Hendaknya, Pemerintah membuat kembali suatu aturan yang lebih tegas dan mengikat tentang praktek-praktek seperti ini. Kemudian, pemberdayaan polisi dan inteligen untuk menginspeksi semua jenis kasus seperti ini; mencabut ijin usaha, memberikan sanksi tegas dan memperketat pengawasan. Tidak hanya ancaman dari dalam negeri saja, namun juga ancaman dari luar negeri. Karena, peredaran-peredaran saus-saus palsu seperti ini juga sangat berkembang di negara-negara seperti Cina dan Taiwan.
            Sungguh menyedihkan jika banyak ditemukan anak-anak Indonesia sekarat meregang nyawa karena mengkonsumsi saus-saus ini.  Mungkin akan semakin banyak Kita temui keterbelakangan mental, gizi  buruk, penyakit-penyakit mengerikan dan sebagainya.


BAB IV
PENUTUP

Dari pembahasan di atas kita tahu bahwa perilaku etis dan kepercayaan (trust) dapat mempengaruhi operasi perusahaan. Kesimpulan yang dapat diambil yaitu:
1.      Kunci utama kesuksesan bisnis adalah reputasinya sebagai pengusaha yang memegang
teguh integritas dan kepercayaan pihak lain.
2.      Product recall dapat dilihat sebagai bagian dari etika perusahaan yang menjunjung tinggi keselamatan konsumen.
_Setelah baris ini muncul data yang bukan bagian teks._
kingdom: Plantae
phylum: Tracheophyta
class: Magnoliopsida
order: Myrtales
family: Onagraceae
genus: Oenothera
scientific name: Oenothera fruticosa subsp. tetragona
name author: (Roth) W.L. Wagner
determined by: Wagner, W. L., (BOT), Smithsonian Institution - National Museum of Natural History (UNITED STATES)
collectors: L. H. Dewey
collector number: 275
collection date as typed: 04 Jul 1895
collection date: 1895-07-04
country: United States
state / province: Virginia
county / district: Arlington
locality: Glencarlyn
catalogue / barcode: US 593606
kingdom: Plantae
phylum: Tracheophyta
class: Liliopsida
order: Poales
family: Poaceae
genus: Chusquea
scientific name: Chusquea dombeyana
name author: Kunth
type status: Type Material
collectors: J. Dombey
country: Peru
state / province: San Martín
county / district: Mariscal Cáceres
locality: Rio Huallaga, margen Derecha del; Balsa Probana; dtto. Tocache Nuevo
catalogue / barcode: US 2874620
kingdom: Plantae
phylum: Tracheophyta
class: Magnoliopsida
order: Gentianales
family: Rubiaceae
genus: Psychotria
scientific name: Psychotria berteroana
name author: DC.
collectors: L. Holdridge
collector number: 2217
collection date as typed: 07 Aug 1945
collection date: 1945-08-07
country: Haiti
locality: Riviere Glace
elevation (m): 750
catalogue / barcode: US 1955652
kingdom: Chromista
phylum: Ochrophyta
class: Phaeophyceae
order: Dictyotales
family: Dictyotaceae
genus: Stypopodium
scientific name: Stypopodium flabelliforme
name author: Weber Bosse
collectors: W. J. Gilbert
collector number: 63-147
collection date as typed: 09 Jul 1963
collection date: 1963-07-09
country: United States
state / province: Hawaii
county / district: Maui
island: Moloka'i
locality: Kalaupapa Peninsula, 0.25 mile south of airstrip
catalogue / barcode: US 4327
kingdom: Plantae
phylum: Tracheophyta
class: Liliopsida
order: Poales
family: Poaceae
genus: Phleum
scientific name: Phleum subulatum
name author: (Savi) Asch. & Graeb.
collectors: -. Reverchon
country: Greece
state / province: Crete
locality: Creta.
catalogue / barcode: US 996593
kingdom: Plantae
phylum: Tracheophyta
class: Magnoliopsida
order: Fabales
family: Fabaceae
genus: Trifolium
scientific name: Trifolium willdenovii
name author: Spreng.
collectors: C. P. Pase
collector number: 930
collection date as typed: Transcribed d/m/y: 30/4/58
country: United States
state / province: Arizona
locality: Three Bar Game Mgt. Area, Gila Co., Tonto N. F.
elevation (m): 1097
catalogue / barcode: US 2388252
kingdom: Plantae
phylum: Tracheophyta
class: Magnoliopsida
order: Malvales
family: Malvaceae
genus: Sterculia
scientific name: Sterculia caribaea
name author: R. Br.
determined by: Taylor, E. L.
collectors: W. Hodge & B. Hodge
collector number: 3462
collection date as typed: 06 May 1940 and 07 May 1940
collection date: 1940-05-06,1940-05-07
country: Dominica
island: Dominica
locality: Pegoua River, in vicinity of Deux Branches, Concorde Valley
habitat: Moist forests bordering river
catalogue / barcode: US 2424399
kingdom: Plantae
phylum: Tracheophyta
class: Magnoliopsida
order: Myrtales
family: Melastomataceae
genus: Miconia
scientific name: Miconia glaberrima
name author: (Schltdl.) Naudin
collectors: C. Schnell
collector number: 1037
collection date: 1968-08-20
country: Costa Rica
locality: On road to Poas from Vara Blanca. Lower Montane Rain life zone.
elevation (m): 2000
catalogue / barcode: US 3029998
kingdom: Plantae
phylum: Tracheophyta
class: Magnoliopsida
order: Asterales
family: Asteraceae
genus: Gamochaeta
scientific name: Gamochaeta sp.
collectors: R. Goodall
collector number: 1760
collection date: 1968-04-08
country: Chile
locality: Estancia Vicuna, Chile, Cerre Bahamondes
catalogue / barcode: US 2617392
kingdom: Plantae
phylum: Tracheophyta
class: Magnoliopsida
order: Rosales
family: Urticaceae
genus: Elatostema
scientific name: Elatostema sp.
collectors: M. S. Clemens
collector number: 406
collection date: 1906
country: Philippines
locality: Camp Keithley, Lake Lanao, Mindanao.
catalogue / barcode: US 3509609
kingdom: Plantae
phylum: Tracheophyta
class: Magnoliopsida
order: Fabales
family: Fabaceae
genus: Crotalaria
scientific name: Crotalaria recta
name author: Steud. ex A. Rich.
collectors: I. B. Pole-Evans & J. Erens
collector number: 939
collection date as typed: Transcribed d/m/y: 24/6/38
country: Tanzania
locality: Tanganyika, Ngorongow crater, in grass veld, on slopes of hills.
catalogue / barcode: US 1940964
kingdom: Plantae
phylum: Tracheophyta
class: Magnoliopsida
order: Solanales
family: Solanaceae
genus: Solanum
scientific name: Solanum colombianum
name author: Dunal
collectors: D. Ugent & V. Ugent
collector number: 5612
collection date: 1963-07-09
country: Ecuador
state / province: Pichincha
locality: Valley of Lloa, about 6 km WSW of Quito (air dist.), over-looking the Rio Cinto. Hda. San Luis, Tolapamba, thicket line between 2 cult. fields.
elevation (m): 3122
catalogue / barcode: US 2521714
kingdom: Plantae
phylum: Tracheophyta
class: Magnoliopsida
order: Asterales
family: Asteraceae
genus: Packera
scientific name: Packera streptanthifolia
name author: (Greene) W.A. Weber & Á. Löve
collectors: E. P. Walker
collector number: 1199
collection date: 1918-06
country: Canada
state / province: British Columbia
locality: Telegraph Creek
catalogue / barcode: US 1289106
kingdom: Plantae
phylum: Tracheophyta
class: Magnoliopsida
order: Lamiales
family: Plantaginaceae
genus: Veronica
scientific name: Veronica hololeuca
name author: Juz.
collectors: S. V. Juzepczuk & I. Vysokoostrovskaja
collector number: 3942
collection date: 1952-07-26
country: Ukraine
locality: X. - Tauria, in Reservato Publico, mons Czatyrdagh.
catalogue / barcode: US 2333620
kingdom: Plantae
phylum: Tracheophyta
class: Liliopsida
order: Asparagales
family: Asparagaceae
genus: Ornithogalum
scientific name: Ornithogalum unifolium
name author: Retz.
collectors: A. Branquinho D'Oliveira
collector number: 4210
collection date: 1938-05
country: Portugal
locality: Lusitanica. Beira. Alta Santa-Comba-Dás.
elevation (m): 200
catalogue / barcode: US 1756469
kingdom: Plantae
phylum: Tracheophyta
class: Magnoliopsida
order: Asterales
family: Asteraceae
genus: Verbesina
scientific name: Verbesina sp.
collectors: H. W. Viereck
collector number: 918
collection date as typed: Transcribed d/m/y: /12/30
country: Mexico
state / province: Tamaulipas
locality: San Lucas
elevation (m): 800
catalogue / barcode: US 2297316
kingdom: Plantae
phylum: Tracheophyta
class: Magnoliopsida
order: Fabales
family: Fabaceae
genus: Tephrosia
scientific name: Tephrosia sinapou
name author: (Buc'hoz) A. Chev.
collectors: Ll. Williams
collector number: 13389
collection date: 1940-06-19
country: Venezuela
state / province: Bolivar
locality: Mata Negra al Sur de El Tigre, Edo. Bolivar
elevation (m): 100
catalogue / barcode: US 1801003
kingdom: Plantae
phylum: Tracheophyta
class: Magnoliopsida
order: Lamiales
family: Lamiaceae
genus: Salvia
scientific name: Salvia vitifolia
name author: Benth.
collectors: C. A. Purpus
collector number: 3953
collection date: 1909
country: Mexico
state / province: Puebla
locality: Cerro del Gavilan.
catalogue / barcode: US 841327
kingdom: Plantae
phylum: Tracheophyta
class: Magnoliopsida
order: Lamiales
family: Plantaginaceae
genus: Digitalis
Dalam jangka panjang, etika semacam itu justru akan menguntungkan perusahaan.

Maka dari itu, sebaiknya perusahaan memproduksi dengan menggunakan bahan-bahan yang layak untuk dikonsumsi  oleh konsumen, sehingga konsumen akan merasa nyaman, puas, serta tidak khawatir  dan tidak berpindah ke produk sejenis lainnya.
Para pelaku bisnis harus mempertimbangkan standar etika demi kebaikan dan keberlangsungan usaha dalam jangka panjang.